Quick start guide to usability testing
Let's examine the steps for a popular usability test method: the formal usability test.
Good usability means that real people can do real tasks in a reasonable amount of time. The academic definition of usability is more formal, including Learability, Efficiency, Memorability, Error Rate, and Satisfaction. But if you just want a basic understanding of usability, what matters is that real people can do real work.
You can perform a usability test on any kind of information product. An information product can include a website, a set of instructions, a computer application, a physical item, a user manual, and wayfinding signs. Pretty much anything that a real person can interact with is a valid candidate for a usability test.
Technical communicators can examine usability through a number of different methods, such as a formal usability test, paper prototype testing, animated prototype testing, heuristic evaluations, questionnaires, interviews, and focus groups. Each method has pros and cons depending on the product being tested, its state of development, or the environment in which it will be evaluated.
Let's examine the steps for a popular usability test method: the formal usability test.
1. Personas and use scenarios
To start a usability test, you first need to understand the users. Who is using the system? Why are they using the information product? How are they accessing the system? And what are their goals in using the system? These basic questions form the basis of personas and use scenarios.
A persona is a fictional description of who uses the system. These personas don't need to be very long, but they do need to be realistic. Describe the typical people who access the system using everyday words. A successful persona will sound very familiar; the personas will "feel" like the people who actually use the system.

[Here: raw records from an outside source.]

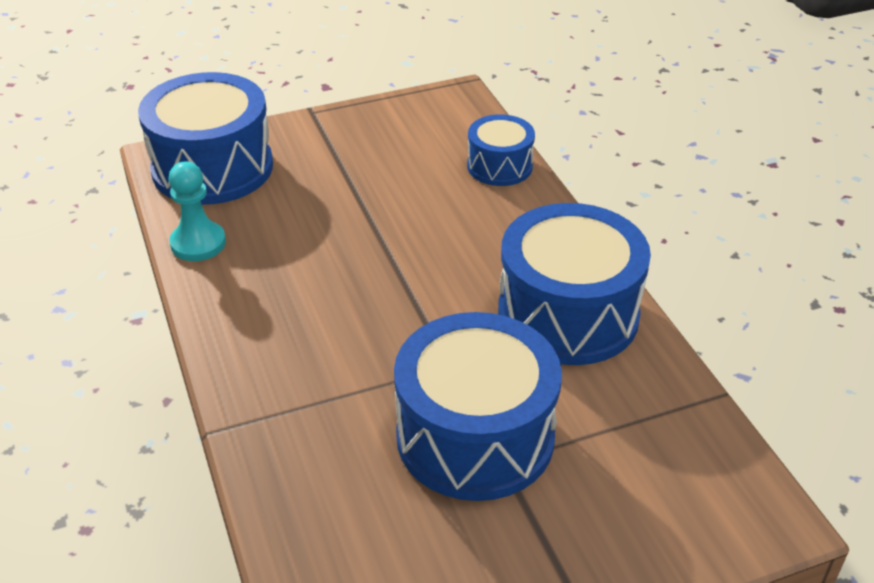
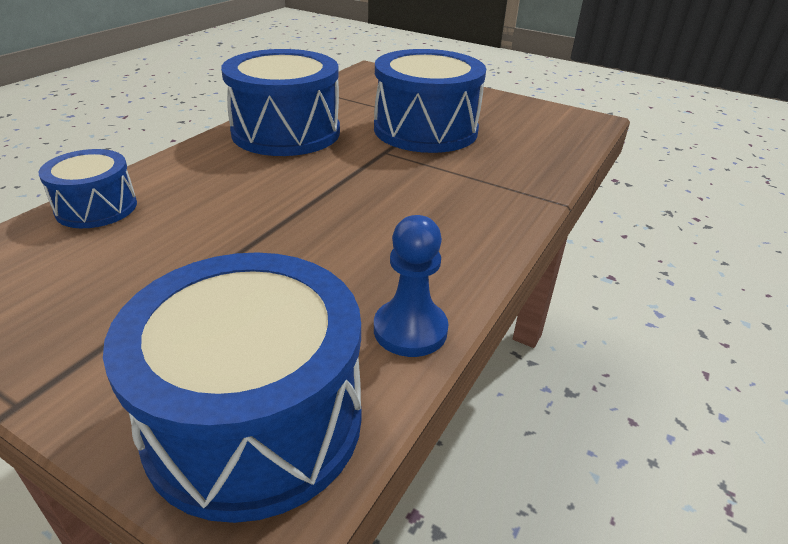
camera: 130 degrees left, 5 degrees down
(198, 243) = (410, 330): turquoise pawn -> blue pawn

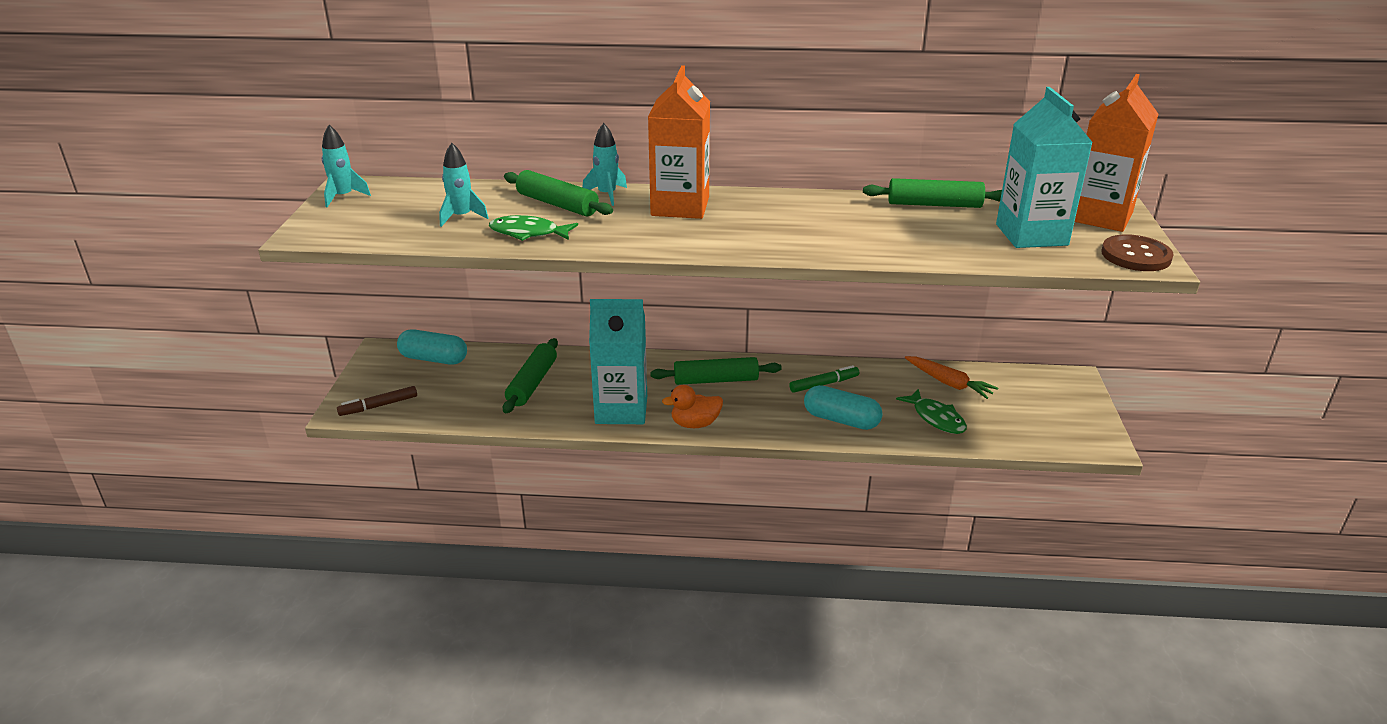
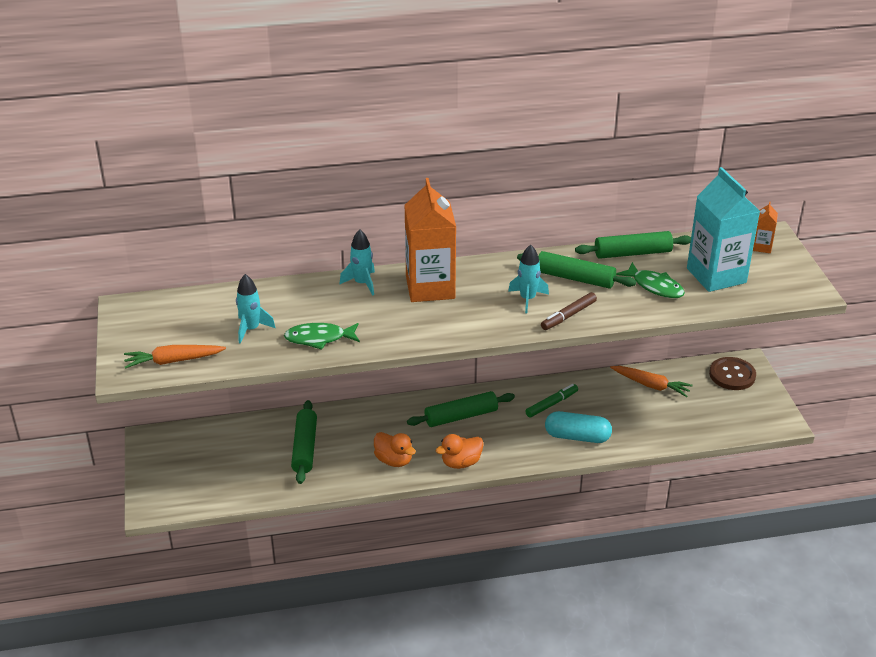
camera: 15 degrees left, 5 degrees up
(343, 197) = (130, 322): turquoise rocket -> turquoise rocket (527, 299)
(360, 232) = (173, 361): none -> orange carrot
(378, 406) = (179, 496): brown marker -> brown marker (568, 316)
(434, 359) = (203, 438): turquoise capsule -> none
(557, 204) = (325, 301): green rolling pin -> green rolling pin (575, 278)
(621, 410) = (394, 460): turquoise carton -> orange duck
(936, 418) = (651, 421): green fish -> green fish (655, 286)
(1100, 216) = (761, 247): orange carton -> orange carton, size x0.44
(1136, 255) = (797, 285): brown button -> brown button (732, 375)

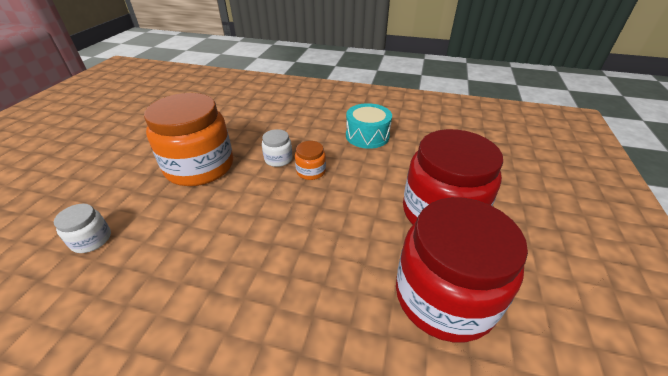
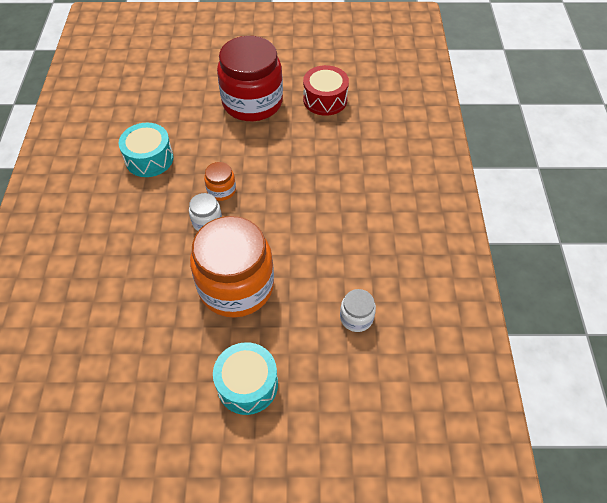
camera: 105 degrees left, 15 degrees up
(112, 161) = (247, 384): none -> turquoise drum
(444, 296) = (325, 100): red jar -> red drum

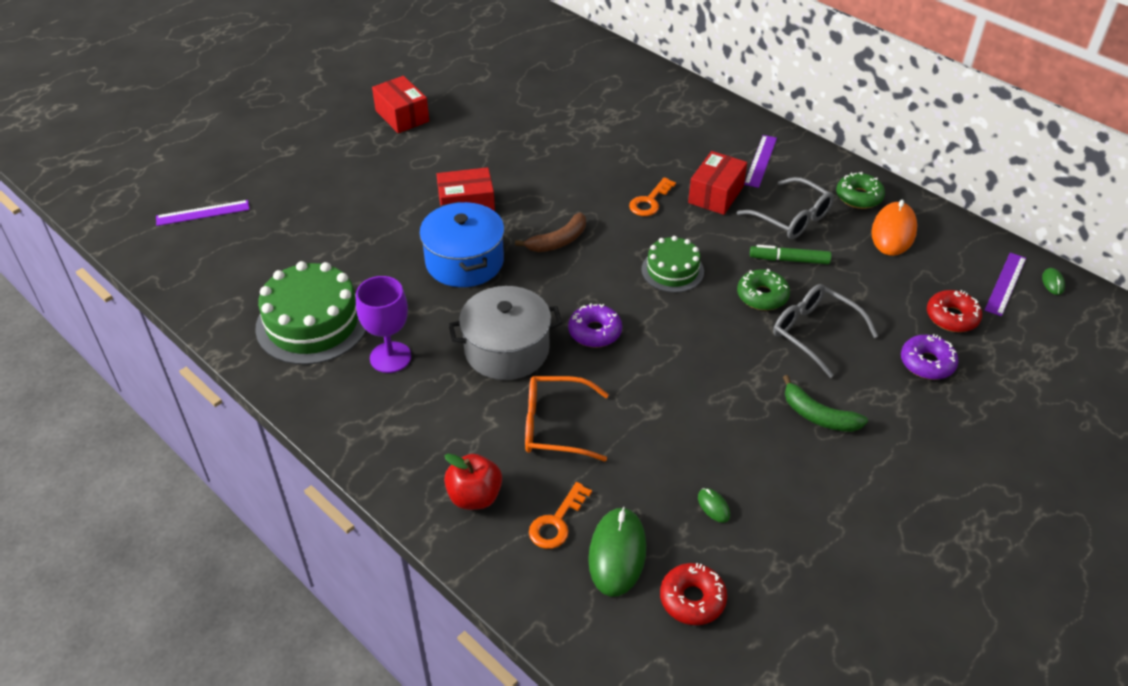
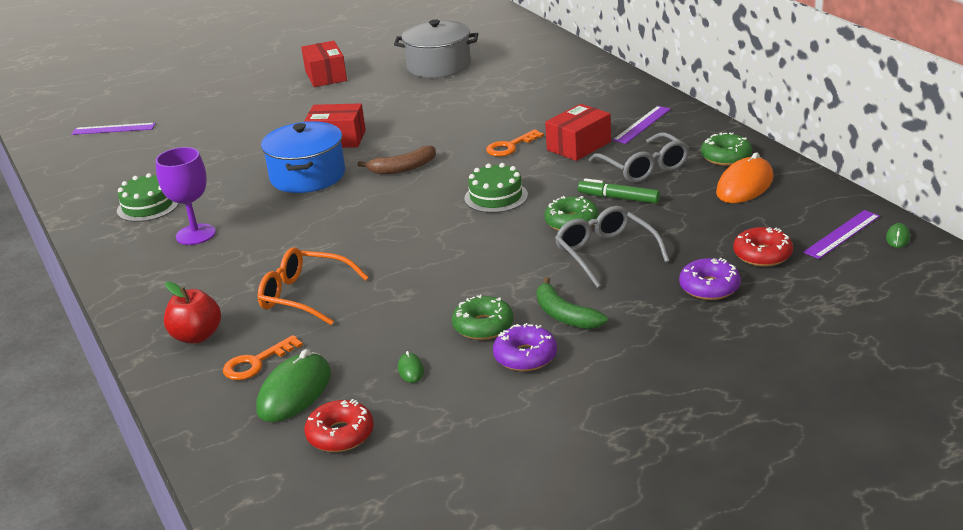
camera: 20 degrees right, 15 degrees down
(312, 323) = (148, 206): green cake -> green cake, size x0.59
(507, 350) = (300, 239): grey pot -> grey pot (439, 66)
(595, 332) = (390, 234): purple donut -> purple donut (525, 356)
(751, 440) = (483, 326): none -> green donut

A use scenario is a fictional account of how a persona uses the system. Again, the use scenario doesn't need to be very long, but it should describe the goals of a real person who uses the system. Also describe how a real person would use the system; this is often relevant in later steps. For example: If the system is a web interface, does the person access it using a phone, laptop, or desktop computer?
I like to write at least one use scenario for every persona. How many you write depends on the different use cases for the system. For more complex systems, you might need to write two or three use scenarios for each persona.
2. Scenario tasks
Once you have defined the users (personas) and how and why they access the system (use scenarios) you can define scenario tasks.
Each scenario task should set a brief context then ask the tester to do something specific. For example, if you wanted to test how easily testers can change the font size in a web browser app, you might ask:
"You forgot your glasses today, so you are having difficulty reading the screen. Find a way to make the text bigger on the screen."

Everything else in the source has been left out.